RSA Security tells customers to drop NSA-related encryption algorithm

An encryption algorithm with a suspected NSA-designed backdoor has been declared insecure by the developer after years of extensive use by customers worldwide, including the US federal agencies and government entities.

  Major US computer security company RSA Security, a division of  EMC, has privately warned thousands of its customers on Thursday  to immediately discontinue using all versions of company’s BSAFE  toolkit and Data Protection Manager (DPM), both using  Dual_EC_DRNG (Dual Elliptic Curve Deterministic Random Bit  Generator) encryption algorithm to protect sensitive data.

“To ensure a high level of assurance in their application, RSA  strongly recommends that customers discontinue use of  Dual_EC_DRNG [cryptographic keys generator] and move to a  different PRNG [Pseudo-random Number Generator],”   warned RSA’s letter, as quoted by The Wall Street Journal.

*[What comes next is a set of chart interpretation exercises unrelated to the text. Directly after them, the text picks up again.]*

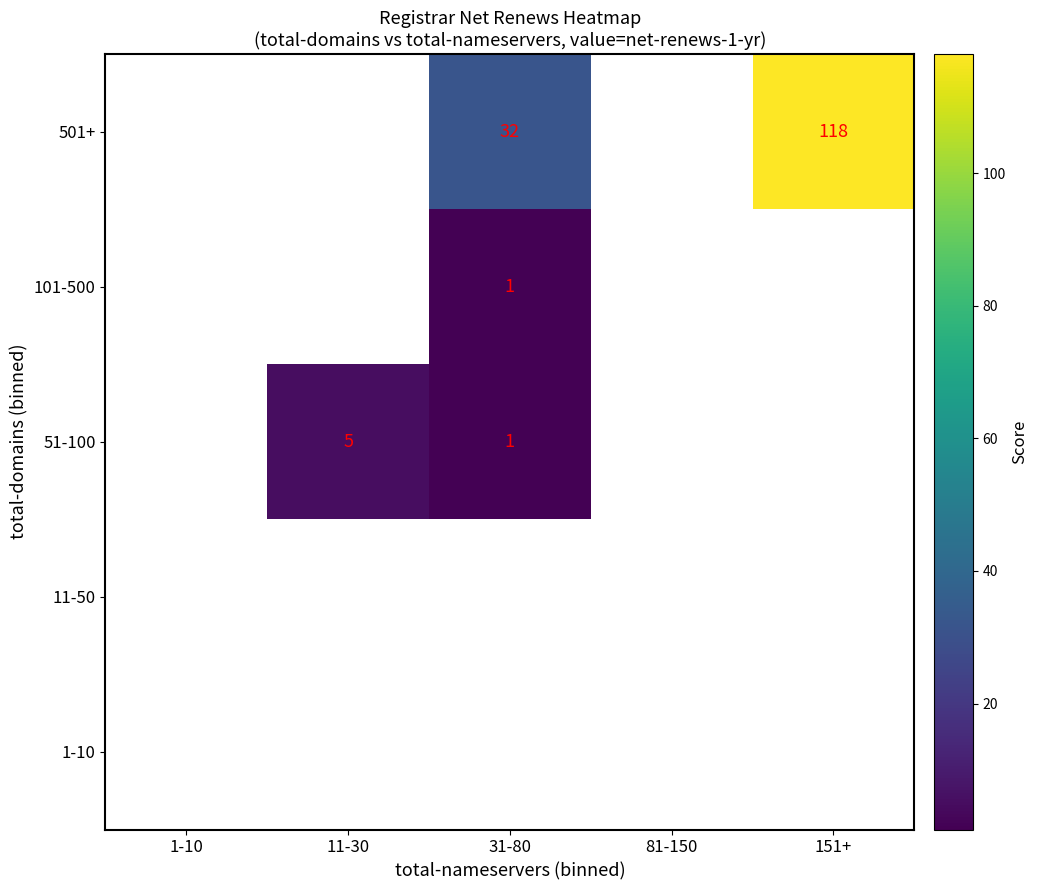

At how many categories does at least one series exceed 27?

2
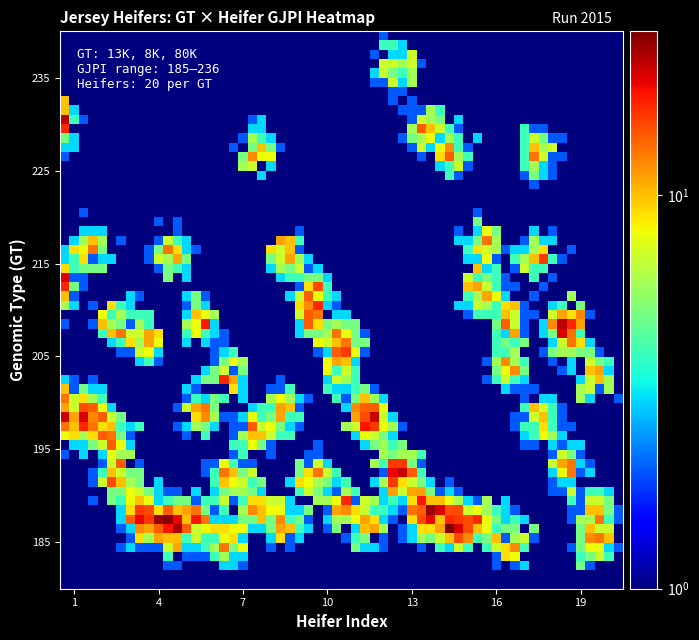

What is the greatest value displayed?

236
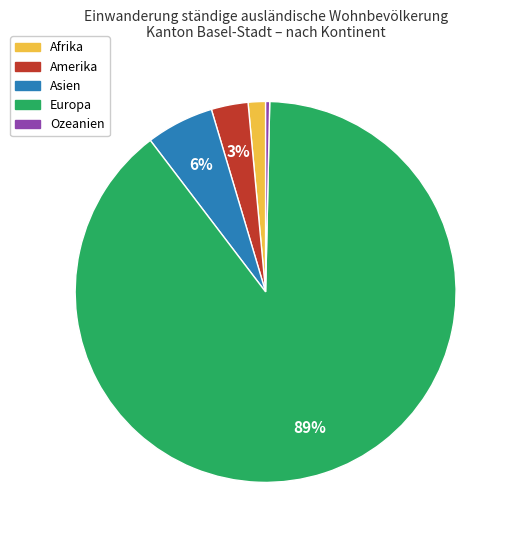

To the nearest percent, what percentage of the pie is Asien?

6%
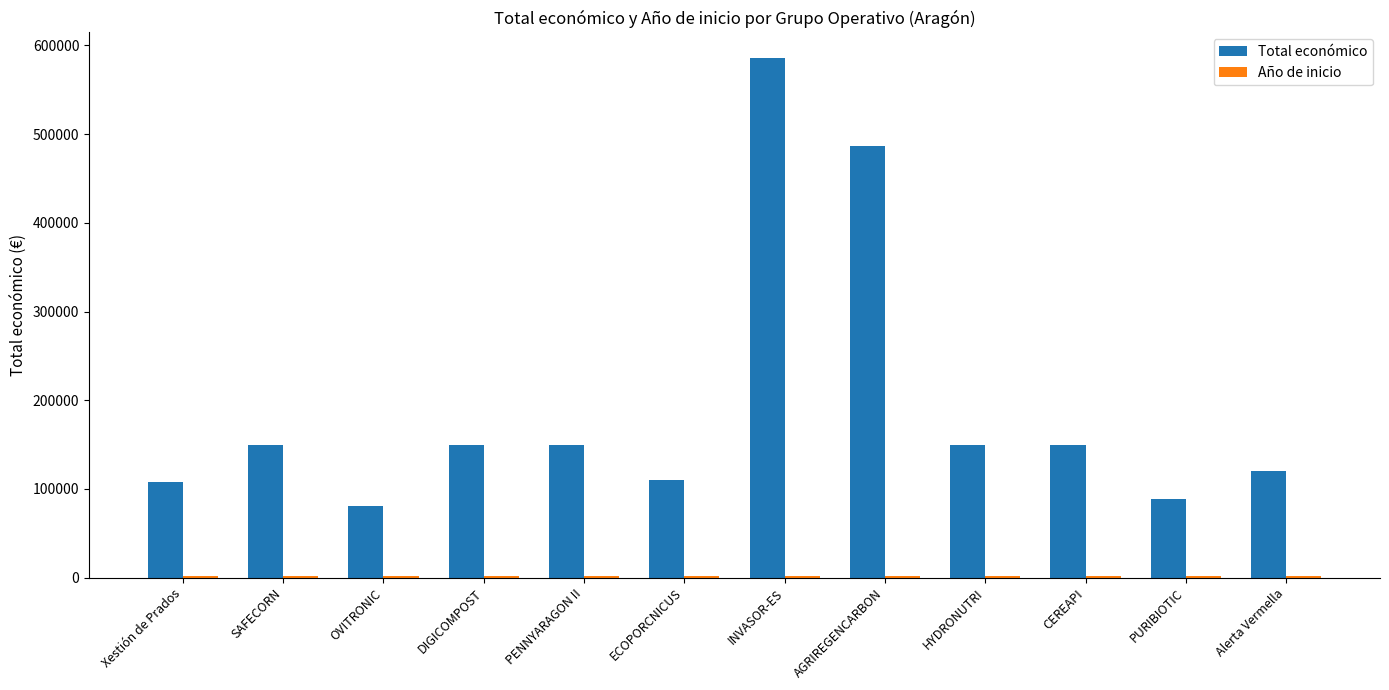

Does the chart contain stacked bars?

No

  In the letter the RSA provided BSAFE Toolkits and DPM customers  with a link to technical guidance to change the PRNG settings in  their products and promised to update the algorithm library.

  The letter does not mention RSA’s flagship SecurID tokens, used  by millions of employees around the world to get secure access to  their corporate networks.

  In 2006, the US National Institute of Standards and Technology  (NIST) followed by the International Organization for  Standardization officially endorsed Dual_EC_DRNG, so encryption  software base on it was used for years by both private sector and  US government agencies.

  Last week the New York Times published new revelations by former  National Security Agency contractor Edward Snowden, exposing that  crucial encryption algorithm of certain US-developed security  software is based on weak mathematical formula intentionally  crippled to facilitate NSA access to encrypted dataflow.